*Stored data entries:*
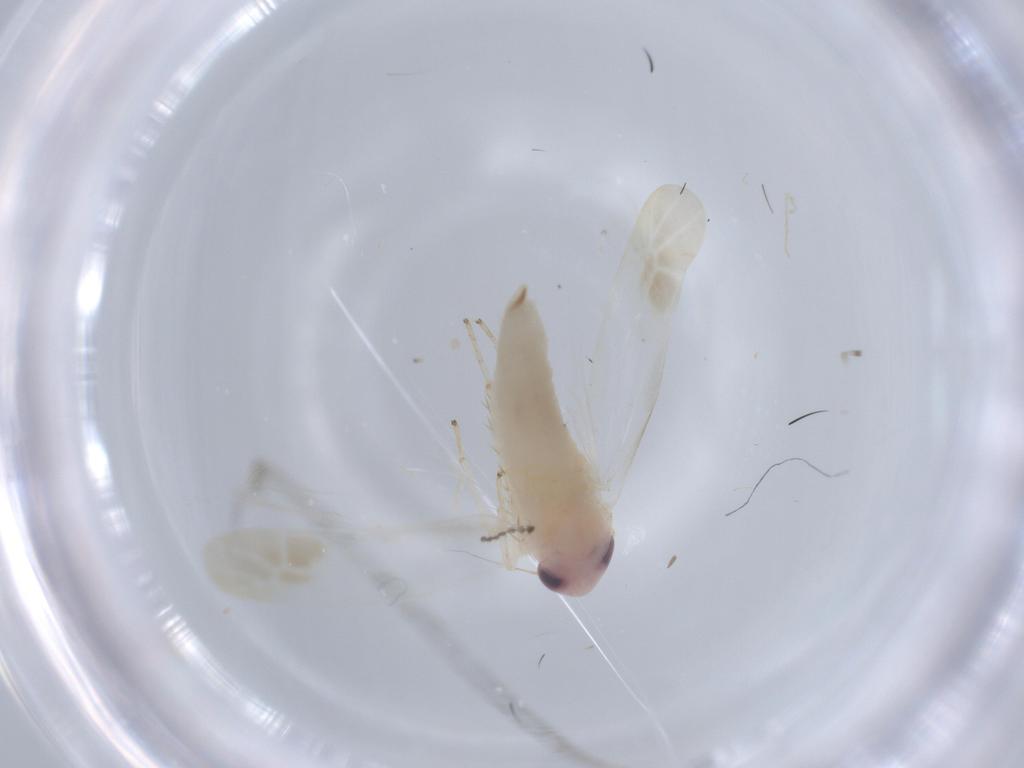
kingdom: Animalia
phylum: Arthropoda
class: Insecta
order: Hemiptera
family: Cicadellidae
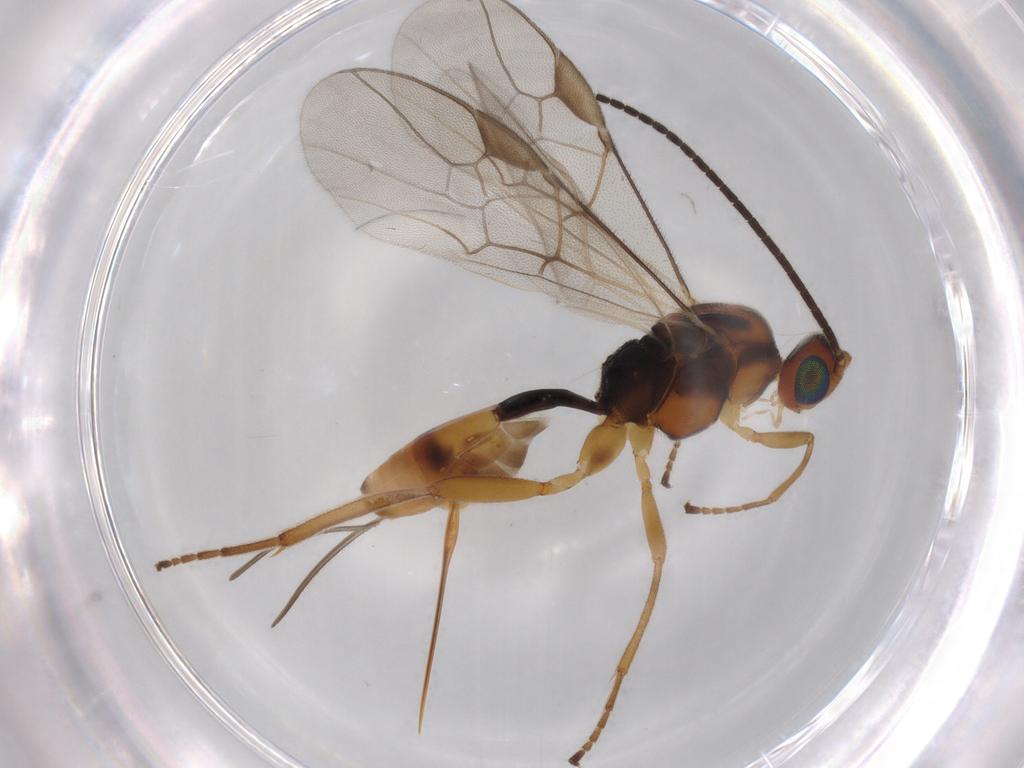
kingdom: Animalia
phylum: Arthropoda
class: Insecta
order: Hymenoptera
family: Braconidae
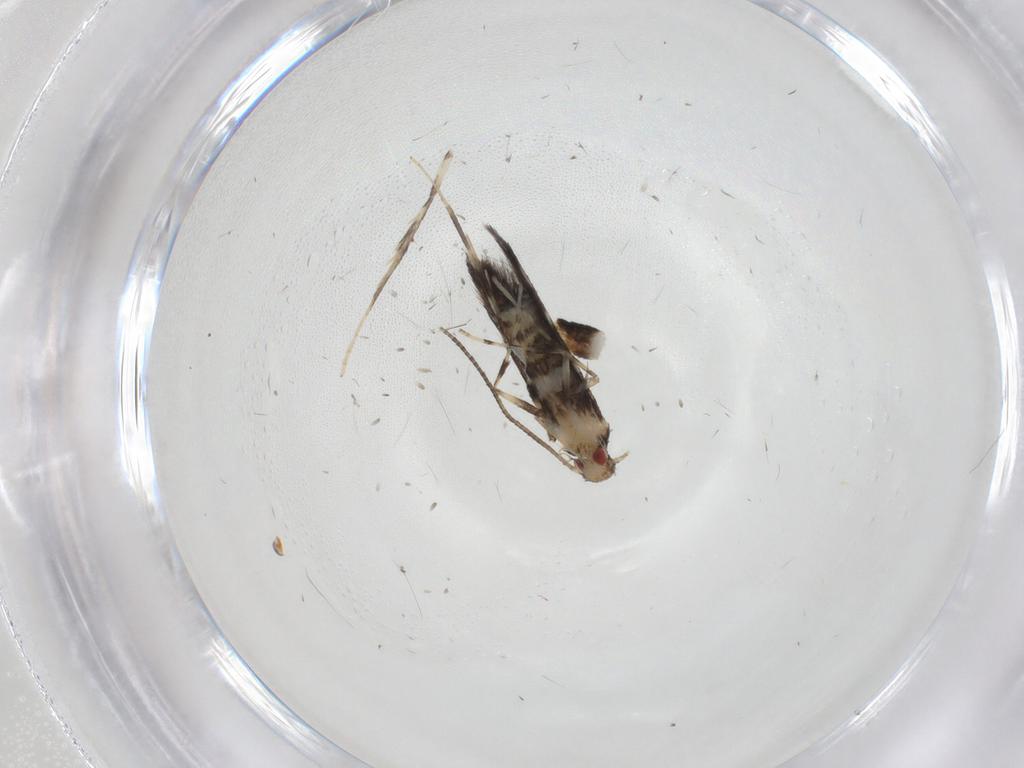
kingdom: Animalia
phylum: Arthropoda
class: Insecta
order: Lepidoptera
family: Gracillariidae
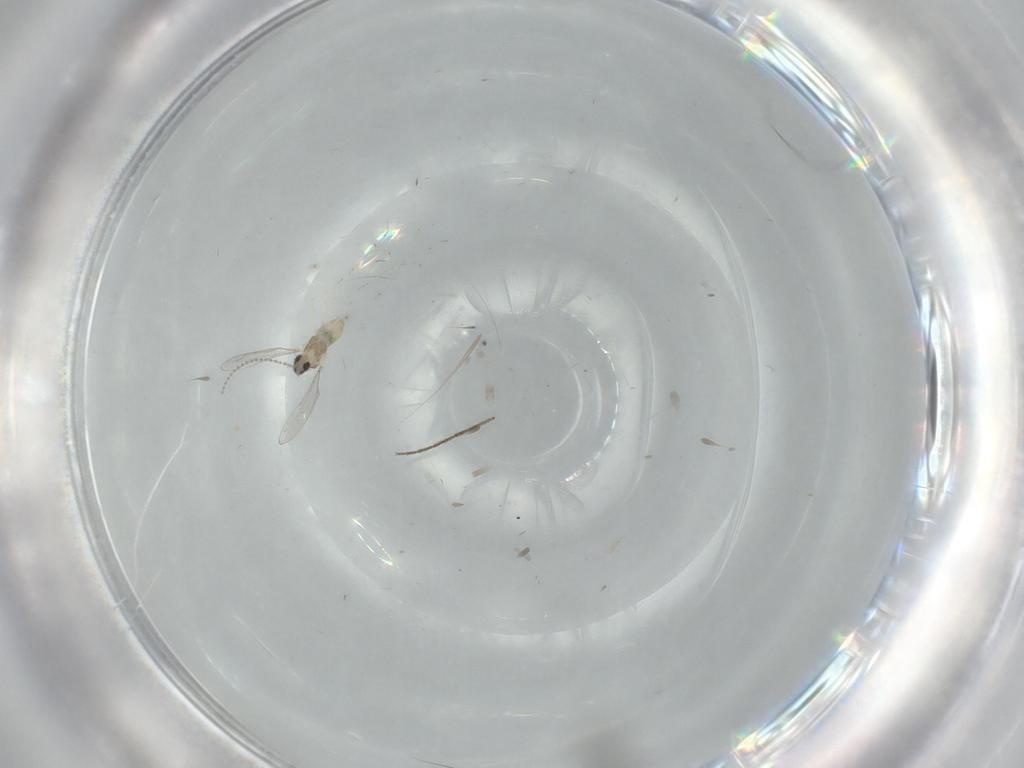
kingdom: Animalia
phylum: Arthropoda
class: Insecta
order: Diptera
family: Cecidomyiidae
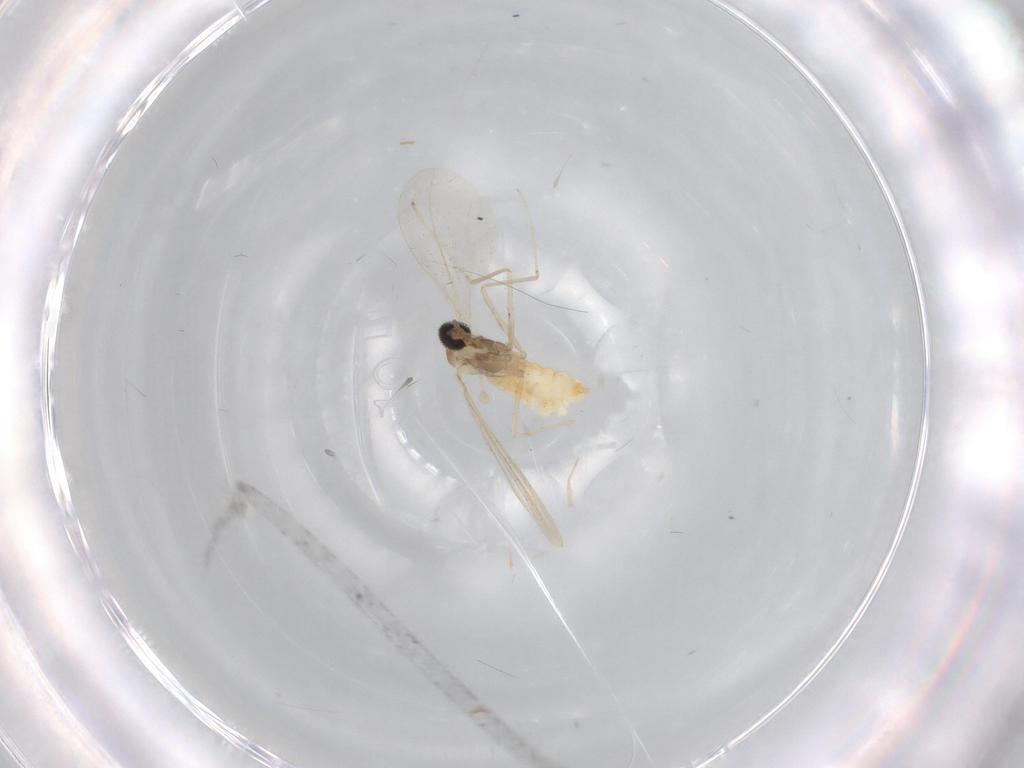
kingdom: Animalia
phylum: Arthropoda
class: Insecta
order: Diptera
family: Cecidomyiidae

*Description of the task:*
Copy every text line from all five items above without any change, leaving out the pictures.

*The result:*
kingdom: Animalia
phylum: Arthropoda
class: Insecta
order: Hemiptera
family: Cicadellidae
kingdom: Animalia
phylum: Arthropoda
class: Insecta
order: Hymenoptera
family: Braconidae
kingdom: Animalia
phylum: Arthropoda
class: Insecta
order: Lepidoptera
family: Gracillariidae
kingdom: Animalia
phylum: Arthropoda
class: Insecta
order: Diptera
family: Cecidomyiidae
kingdom: Animalia
phylum: Arthropoda
class: Insecta
order: Diptera
family: Cecidomyiidae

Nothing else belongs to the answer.